MLB

Berra forgave Steinbrenner for firing

The final time they spoke, George Steinbrenner had one question for Yogi Berra.

“How’s my girlfriend?” the Yankees owner joked, referring to Berra’s wife, Carmen.

That was on July 4, when Berra called Steinbrenner on his 80th birthday.

“He said he felt good,” Berra, 85, said. That’s what left Berra stunned and saddened at the news of Steinbrenner’s death yesterday.

“He was a wonderful man,” Berra said.

The two men first met in the mid-1970s when Steinbrenner took over the Yankees. Berra coached and managed under Steinbrenner, and the two famously feuded for 14 years after Steinbrenner fired Berra 16 games into the 1985 season.

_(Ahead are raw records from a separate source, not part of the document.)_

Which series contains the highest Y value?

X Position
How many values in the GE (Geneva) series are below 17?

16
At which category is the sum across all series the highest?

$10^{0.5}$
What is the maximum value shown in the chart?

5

Berra was sitting in the museum that bears his name in Little Falls, N.J., yesterday, next to Carmen and his son, Dale. It was 11 years ago at the museum when Steinbrenner and Berra repaired their relationship and Steinbrenner apologized for firing Berra the way he did — by sending general manager Clyde King to deliver the news rather than doing it himself.

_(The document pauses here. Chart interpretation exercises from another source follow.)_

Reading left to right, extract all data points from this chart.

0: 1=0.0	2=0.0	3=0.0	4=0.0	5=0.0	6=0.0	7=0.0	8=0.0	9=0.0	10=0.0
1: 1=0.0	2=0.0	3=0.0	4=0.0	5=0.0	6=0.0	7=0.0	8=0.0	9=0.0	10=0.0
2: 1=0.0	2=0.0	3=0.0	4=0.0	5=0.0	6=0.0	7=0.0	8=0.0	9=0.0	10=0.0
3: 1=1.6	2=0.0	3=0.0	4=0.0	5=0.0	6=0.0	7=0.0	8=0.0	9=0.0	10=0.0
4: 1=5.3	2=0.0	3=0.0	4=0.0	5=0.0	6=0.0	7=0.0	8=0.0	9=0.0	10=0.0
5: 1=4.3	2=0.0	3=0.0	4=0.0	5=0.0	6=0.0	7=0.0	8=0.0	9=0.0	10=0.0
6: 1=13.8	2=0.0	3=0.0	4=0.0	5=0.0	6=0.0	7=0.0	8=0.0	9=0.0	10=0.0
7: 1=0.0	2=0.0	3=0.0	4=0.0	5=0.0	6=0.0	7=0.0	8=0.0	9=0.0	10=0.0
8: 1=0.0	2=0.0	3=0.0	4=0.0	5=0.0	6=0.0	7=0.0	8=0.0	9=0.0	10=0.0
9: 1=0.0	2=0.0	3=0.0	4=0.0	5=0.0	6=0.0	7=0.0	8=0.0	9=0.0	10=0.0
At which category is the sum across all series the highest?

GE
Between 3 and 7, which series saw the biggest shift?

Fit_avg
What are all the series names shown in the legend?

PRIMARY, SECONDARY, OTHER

“He was tough,” Berra said. “I got mad at him when I got fired. I didn’t like the way I got fired. Usually the owner calls you up.”

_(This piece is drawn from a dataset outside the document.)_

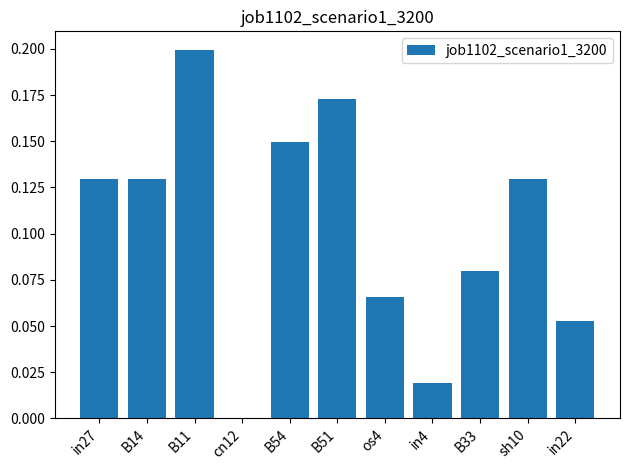

Which label corresponds to the largest value in the chart?

B11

Berra, who managed the Yankees in 1964, nine years before Steinbrenner bought the team, first worked under The Boss as one of Billy Martin’s coaches. He began his second stint as Yankees manager in 1984 and then lasted just 16 games in 1985.

Carmen Berra saw the softer side of Steinbrenner during the 1977 World Series, when he sat with the Yankees wives at Dodger Stadium. He bought all of them cotton candy, and she thought he could not be as bad as his reputation made him out to be.

Yogi Berra last saw Steinbrenner on Opening Day this year at Yankee Stadium. Berra said Steinbrenner looked all right. When the two spoke last week, Steinbrenner complained about being in a wheelchair, but also said he hoped to see Berra this Saturday at Old-Timers’ Day.

“I was just hoping he’d be there,” Berra said, “It will be a sad day, I’ll tell you that.”

As for Steinbrenner’s chances of getting into the Hall of Fame, Berra said, “He’ll be there.”